#### Set task:
Reproduce the listing below, substituting "bounding rectangle" for every occurrence of "bounding box" and leaving everything else unchanged.

#### Task inputs:
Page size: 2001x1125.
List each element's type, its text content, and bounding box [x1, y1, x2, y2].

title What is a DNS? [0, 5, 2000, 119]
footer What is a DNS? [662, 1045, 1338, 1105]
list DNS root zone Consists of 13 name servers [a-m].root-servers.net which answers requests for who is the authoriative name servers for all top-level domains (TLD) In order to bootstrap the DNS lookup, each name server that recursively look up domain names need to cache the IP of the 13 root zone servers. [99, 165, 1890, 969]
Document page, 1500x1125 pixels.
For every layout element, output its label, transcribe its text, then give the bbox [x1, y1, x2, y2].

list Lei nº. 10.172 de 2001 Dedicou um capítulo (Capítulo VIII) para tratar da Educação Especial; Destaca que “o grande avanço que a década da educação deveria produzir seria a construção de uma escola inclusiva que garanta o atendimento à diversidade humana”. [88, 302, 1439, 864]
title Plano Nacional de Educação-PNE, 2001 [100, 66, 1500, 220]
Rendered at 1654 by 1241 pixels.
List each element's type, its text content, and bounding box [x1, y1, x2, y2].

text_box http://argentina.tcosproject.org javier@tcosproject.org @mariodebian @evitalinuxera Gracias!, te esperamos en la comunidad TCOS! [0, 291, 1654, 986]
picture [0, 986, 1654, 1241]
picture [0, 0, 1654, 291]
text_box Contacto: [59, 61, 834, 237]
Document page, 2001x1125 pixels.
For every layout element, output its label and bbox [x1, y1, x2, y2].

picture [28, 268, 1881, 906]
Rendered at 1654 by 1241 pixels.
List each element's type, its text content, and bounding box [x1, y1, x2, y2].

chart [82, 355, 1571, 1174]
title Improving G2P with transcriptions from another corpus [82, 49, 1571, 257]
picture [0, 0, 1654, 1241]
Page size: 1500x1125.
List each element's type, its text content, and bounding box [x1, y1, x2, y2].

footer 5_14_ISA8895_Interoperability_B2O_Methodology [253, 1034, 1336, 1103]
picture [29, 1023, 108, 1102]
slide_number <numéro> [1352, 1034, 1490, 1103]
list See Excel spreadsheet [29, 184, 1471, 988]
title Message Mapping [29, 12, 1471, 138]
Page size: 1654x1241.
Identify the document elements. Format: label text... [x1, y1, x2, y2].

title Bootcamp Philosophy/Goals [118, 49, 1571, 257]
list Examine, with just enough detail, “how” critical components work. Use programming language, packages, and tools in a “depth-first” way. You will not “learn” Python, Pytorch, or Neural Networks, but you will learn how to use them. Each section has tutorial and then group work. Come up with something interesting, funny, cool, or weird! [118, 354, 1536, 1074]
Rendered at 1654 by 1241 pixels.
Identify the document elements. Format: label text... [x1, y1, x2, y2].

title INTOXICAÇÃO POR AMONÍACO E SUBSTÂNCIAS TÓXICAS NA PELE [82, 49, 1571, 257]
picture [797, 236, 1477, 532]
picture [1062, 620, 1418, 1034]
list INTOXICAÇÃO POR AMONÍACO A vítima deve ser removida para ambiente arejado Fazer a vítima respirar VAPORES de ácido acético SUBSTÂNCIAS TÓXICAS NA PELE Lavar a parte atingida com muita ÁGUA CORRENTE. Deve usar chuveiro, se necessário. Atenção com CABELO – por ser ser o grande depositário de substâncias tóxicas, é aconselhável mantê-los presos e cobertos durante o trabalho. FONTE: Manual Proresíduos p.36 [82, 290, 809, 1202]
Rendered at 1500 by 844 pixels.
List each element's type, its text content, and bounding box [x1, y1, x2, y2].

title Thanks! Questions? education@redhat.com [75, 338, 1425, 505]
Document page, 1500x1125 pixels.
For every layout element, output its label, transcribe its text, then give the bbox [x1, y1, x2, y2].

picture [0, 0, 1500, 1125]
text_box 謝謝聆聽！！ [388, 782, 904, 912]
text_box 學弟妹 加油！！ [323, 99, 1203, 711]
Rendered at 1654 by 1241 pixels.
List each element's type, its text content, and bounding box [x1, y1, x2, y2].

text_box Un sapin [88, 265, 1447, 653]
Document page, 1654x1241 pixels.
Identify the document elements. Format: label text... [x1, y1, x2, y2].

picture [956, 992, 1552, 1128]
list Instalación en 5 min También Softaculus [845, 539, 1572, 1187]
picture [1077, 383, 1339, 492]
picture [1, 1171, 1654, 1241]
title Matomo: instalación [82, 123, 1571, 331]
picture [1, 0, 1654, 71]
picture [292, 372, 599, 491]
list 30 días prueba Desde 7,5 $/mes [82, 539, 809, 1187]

#### Exercise response:
Page size: 2001x1125.
List each element's type, its text content, and bounding rectangle [x1, y1, x2, y2].

title What is a DNS? [0, 5, 2000, 119]
footer What is a DNS? [662, 1045, 1338, 1105]
list DNS root zone Consists of 13 name servers [a-m].root-servers.net which answers requests for who is the authoriative name servers for all top-level domains (TLD) In order to bootstrap the DNS lookup, each name server that recursively look up domain names need to cache the IP of the 13 root zone servers. [99, 165, 1890, 969]
Document page, 1500x1125 pixels.
For every layout element, output its label, transcribe its text, then give the bbox [x1, y1, x2, y2].

list Lei nº. 10.172 de 2001 Dedicou um capítulo (Capítulo VIII) para tratar da Educação Especial; Destaca que “o grande avanço que a década da educação deveria produzir seria a construção de uma escola inclusiva que garanta o atendimento à diversidade humana”. [88, 302, 1439, 864]
title Plano Nacional de Educação-PNE, 2001 [100, 66, 1500, 220]
Rendered at 1654 by 1241 pixels.
List each element's type, its text content, and bounding rectangle [x1, y1, x2, y2].

text_box http://argentina.tcosproject.org javier@tcosproject.org @mariodebian @evitalinuxera Gracias!, te esperamos en la comunidad TCOS! [0, 291, 1654, 986]
picture [0, 986, 1654, 1241]
picture [0, 0, 1654, 291]
text_box Contacto: [59, 61, 834, 237]
Document page, 2001x1125 pixels.
For every layout element, output its label and bbox [x1, y1, x2, y2].

picture [28, 268, 1881, 906]
Rendered at 1654 by 1241 pixels.
List each element's type, its text content, and bounding rectangle [x1, y1, x2, y2].

chart [82, 355, 1571, 1174]
title Improving G2P with transcriptions from another corpus [82, 49, 1571, 257]
picture [0, 0, 1654, 1241]
Page size: 1500x1125.
List each element's type, its text content, and bounding rectangle [x1, y1, x2, y2].

footer 5_14_ISA8895_Interoperability_B2O_Methodology [253, 1034, 1336, 1103]
picture [29, 1023, 108, 1102]
slide_number <numéro> [1352, 1034, 1490, 1103]
list See Excel spreadsheet [29, 184, 1471, 988]
title Message Mapping [29, 12, 1471, 138]
Page size: 1654x1241.
Identify the document elements. Format: label text... [x1, y1, x2, y2].

title Bootcamp Philosophy/Goals [118, 49, 1571, 257]
list Examine, with just enough detail, “how” critical components work. Use programming language, packages, and tools in a “depth-first” way. You will not “learn” Python, Pytorch, or Neural Networks, but you will learn how to use them. Each section has tutorial and then group work. Come up with something interesting, funny, cool, or weird! [118, 354, 1536, 1074]
Rendered at 1654 by 1241 pixels.
Identify the document elements. Format: label text... [x1, y1, x2, y2].

title INTOXICAÇÃO POR AMONÍACO E SUBSTÂNCIAS TÓXICAS NA PELE [82, 49, 1571, 257]
picture [797, 236, 1477, 532]
picture [1062, 620, 1418, 1034]
list INTOXICAÇÃO POR AMONÍACO A vítima deve ser removida para ambiente arejado Fazer a vítima respirar VAPORES de ácido acético SUBSTÂNCIAS TÓXICAS NA PELE Lavar a parte atingida com muita ÁGUA CORRENTE. Deve usar chuveiro, se necessário. Atenção com CABELO – por ser ser o grande depositário de substâncias tóxicas, é aconselhável mantê-los presos e cobertos durante o trabalho. FONTE: Manual Proresíduos p.36 [82, 290, 809, 1202]
Rendered at 1500 by 844 pixels.
List each element's type, its text content, and bounding rectangle [x1, y1, x2, y2].

title Thanks! Questions? education@redhat.com [75, 338, 1425, 505]
Document page, 1500x1125 pixels.
For every layout element, output its label, transcribe its text, then give the bbox [x1, y1, x2, y2].

picture [0, 0, 1500, 1125]
text_box 謝謝聆聽！！ [388, 782, 904, 912]
text_box 學弟妹 加油！！ [323, 99, 1203, 711]
Rendered at 1654 by 1241 pixels.
List each element's type, its text content, and bounding rectangle [x1, y1, x2, y2].

text_box Un sapin [88, 265, 1447, 653]
Document page, 1654x1241 pixels.
Identify the document elements. Format: label text... [x1, y1, x2, y2].

picture [956, 992, 1552, 1128]
list Instalación en 5 min También Softaculus [845, 539, 1572, 1187]
picture [1077, 383, 1339, 492]
picture [1, 1171, 1654, 1241]
title Matomo: instalación [82, 123, 1571, 331]
picture [1, 0, 1654, 71]
picture [292, 372, 599, 491]
list 30 días prueba Desde 7,5 $/mes [82, 539, 809, 1187]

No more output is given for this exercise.